卿清荷生日前一天,姜凌说:“去接哥哥嫂嫂,去看车吧。”
卿清荷默然。
姜凌就拿了车钥匙,拉着她去跟爷爷说要去镇上一趟,走出来。
看女儿女婿出去开车,妈妈紧张地跑出来,“你们去哪儿?”
“镇上。”姜凌回答。
妈妈松了一口气,讨好地看着女儿,“明天你的生哎,你各人想吃么子买点儿菜回来哦。”
卿清荷不置可否。
姜凌说:“好的,我会买的。”
开上锣鼓包,姜凌说:“趁现在在家里,我陪哥哥练练车,过后,我们就要去学校了。”
卿清荷扭头望着窗外。
姜凌摸摸她的头发。
卿清荷解释:“其实我对哥哥没有意见,是我心甘情愿的事,弄得现在没有那么心甘情愿了而已。”
姜凌没有说话,知道卿卿妹只是要自己说服自己。
“我跟我哥虽然不是一起长大的,但我哥这个人真的很老实。小时候我偷糖吃……”
姜凌扬起嘴角,妹妹不喜欢吃糖,没想到还偷糖吃!
“家里有个白糖罐子,小时候没有什么零食,就嘴馋,就偷了一勺糖吃。因为盖得很紧嘛,那时候我也很小,我掰那个盖子的时候,一用力,那个罐子口就破掉了一个小口。
我还用白糖糊在上面,都是白色的嘛,瓷罐子,我希望我妈不会发现。那几天我都小心翼翼的。”

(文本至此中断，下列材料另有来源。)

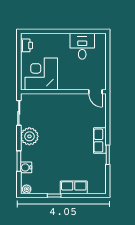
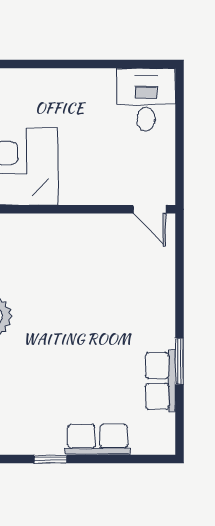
desk: (82, 46) -> (146, 100), moved
row of seats: (100, 141) -> (160, 381), moved

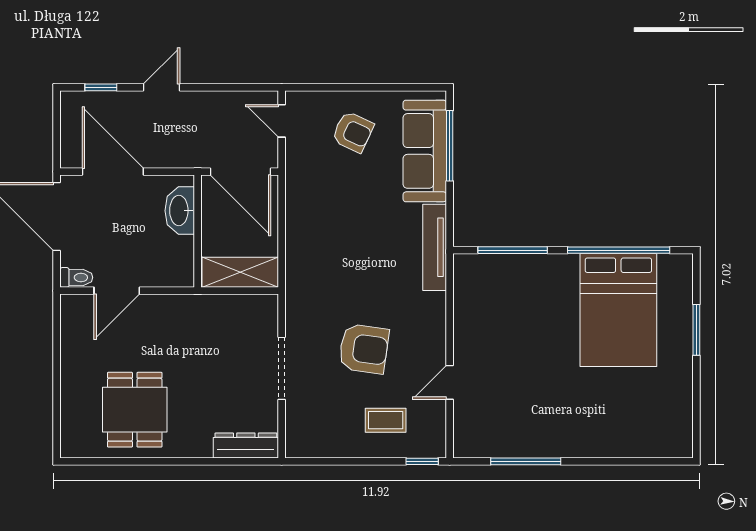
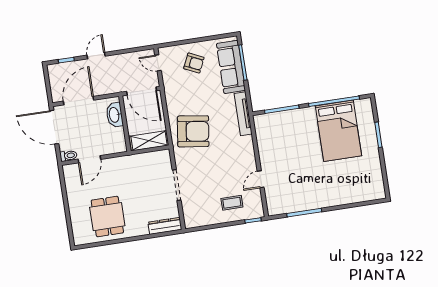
door: (113, 172) -> (79, 101), hinge flipped
armchair: (364, 349) -> (193, 131), moved, width x1.36, depth x1.36

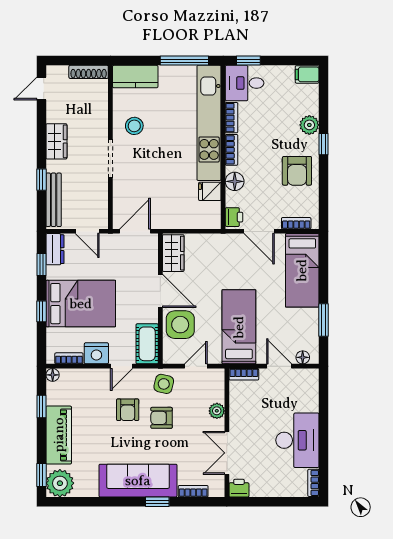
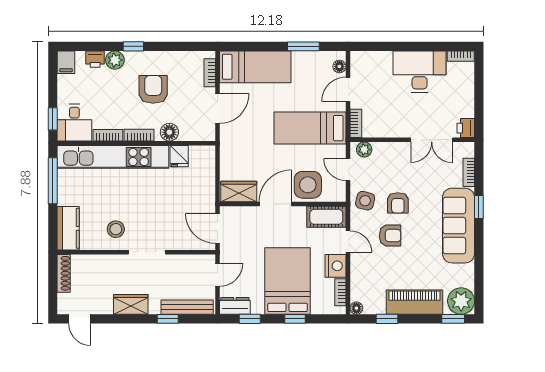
armchair: (297, 171) -> (153, 89), moved, turned -90
printer: (234, 217) -> (95, 59), moved, turned 180
plant: (217, 411) -> (364, 149), moved

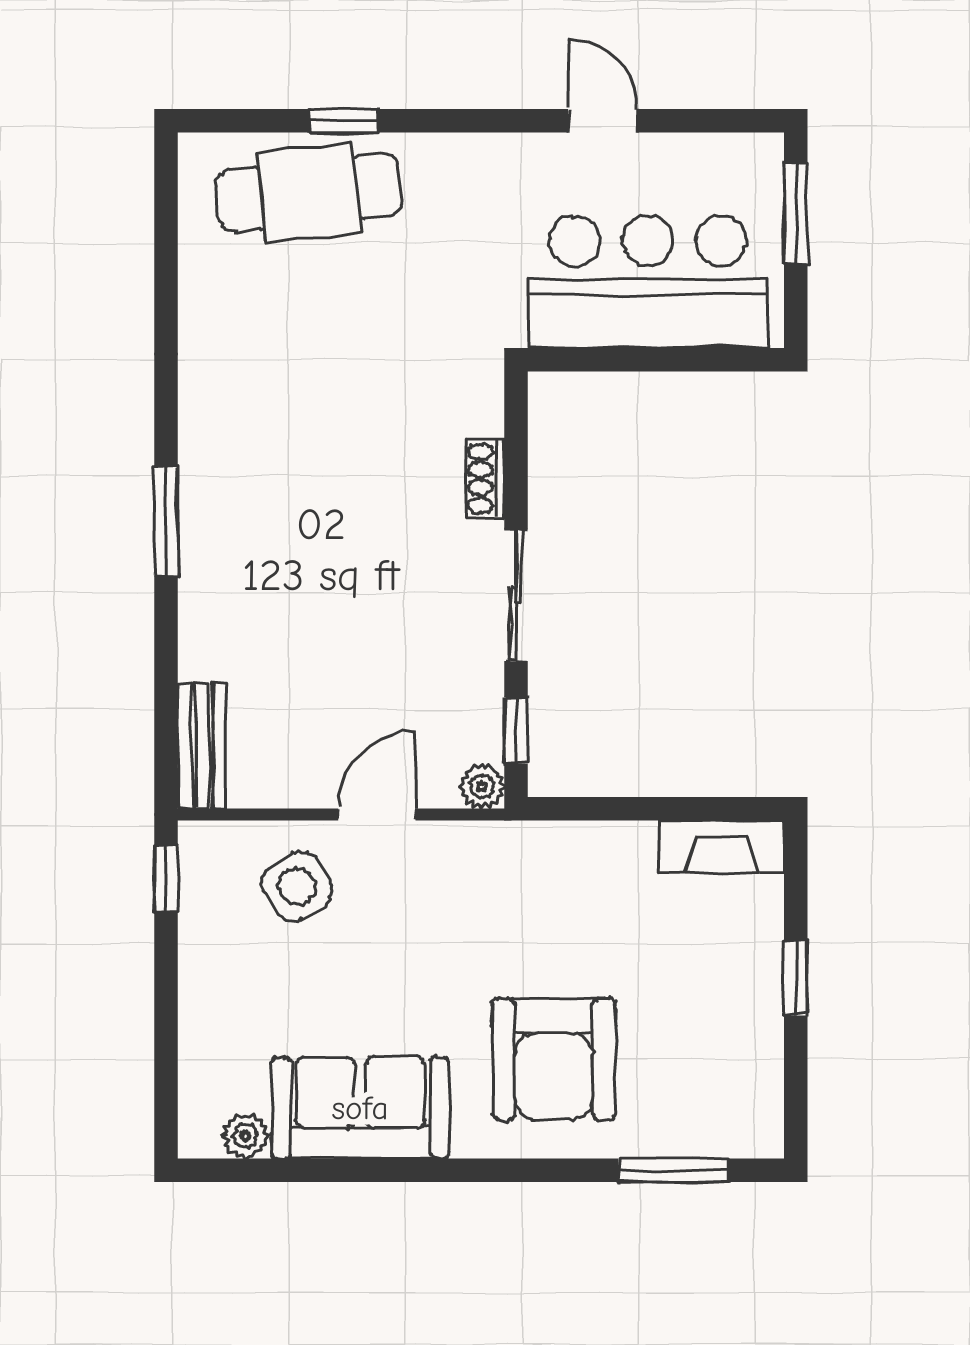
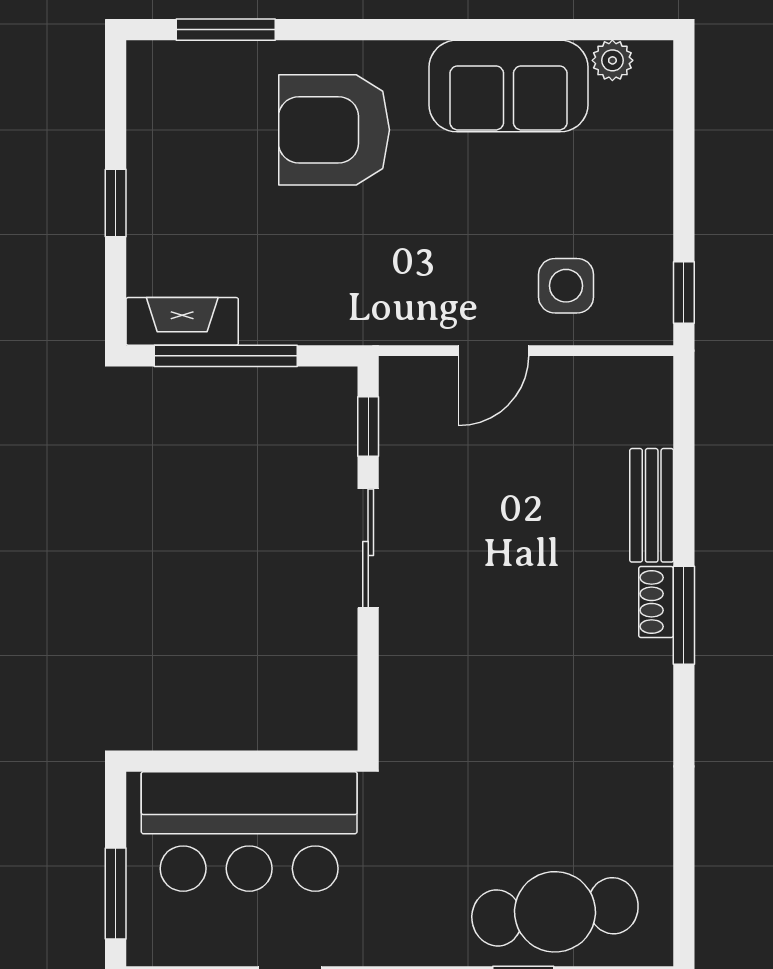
shoe rack: (485, 479) -> (656, 602), moved, turned 180
bench: (202, 746) -> (652, 505), moved
plant: (482, 786) -> (399, 376), removed
window: (674, 809) -> (226, 356), added
side table: (297, 886) -> (566, 286), turned 33
armchair: (554, 1059) -> (334, 130), turned -90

姜凌忍不住笑,又觉得可怜,“我小时候糖都吃腻了!早知道那时候就把你偷到我家来,当我妹妹,让你吃个够!”
卿清荷也笑道:“然后过了几天我妈做东西要糖,还是发现了,她开始问我,我怕挨打就不承认,说我不晓得。
然后我哥放学回来,就被我妈打了,问他啷个要偷糖,还把罐子打破了。他也不吭声。我只好站出来说是我偷的,弄破了罐子。
我妈说那你还能干嘛!然后我们两个一起罚跪、挨打。后来我哥说我笨,他都挨打了,我还跑出来承认。”
姜凌笑着摸摸她的头,“哥给你买好多糖!”
“我现在不喜欢吃糖了。”
姜凌看看她,卿卿妹现在是不怎么吃糖以及任何零食。
“小时候还喜欢偷油吃。”
“偷油!”姜凌震惊地看着她。
“嗯。猪油嘛。我妈每次煮面炒菜让我去挖油,我就用舌尖偷偷舔一点,超香。”
姜凌默默开着车,不知道说什么。但是记得妹妹说的,不要觉得她可怜,那也是她记忆中美好的片段。
“长大后最后一次抱我的人是哥哥。我小学四年级时,他打工回来了,那时候我八岁,他十八岁,他走的时候我还没上学,好几年没见了。
放学时我听别人说我哥哥回来了,我就往家里飞跑。跑回家,他就一把把我抱起来。那时候他都长小胡子啦。我被他抱起来感觉好奇怪啊!像留守儿童,又害羞又陌生。”
姜凌笑起来,也是百感交集。
“买吧。”卿清荷转头。
“嗯。”
卿清荷撑着头望着窗外,扇动着潮湿的睫毛。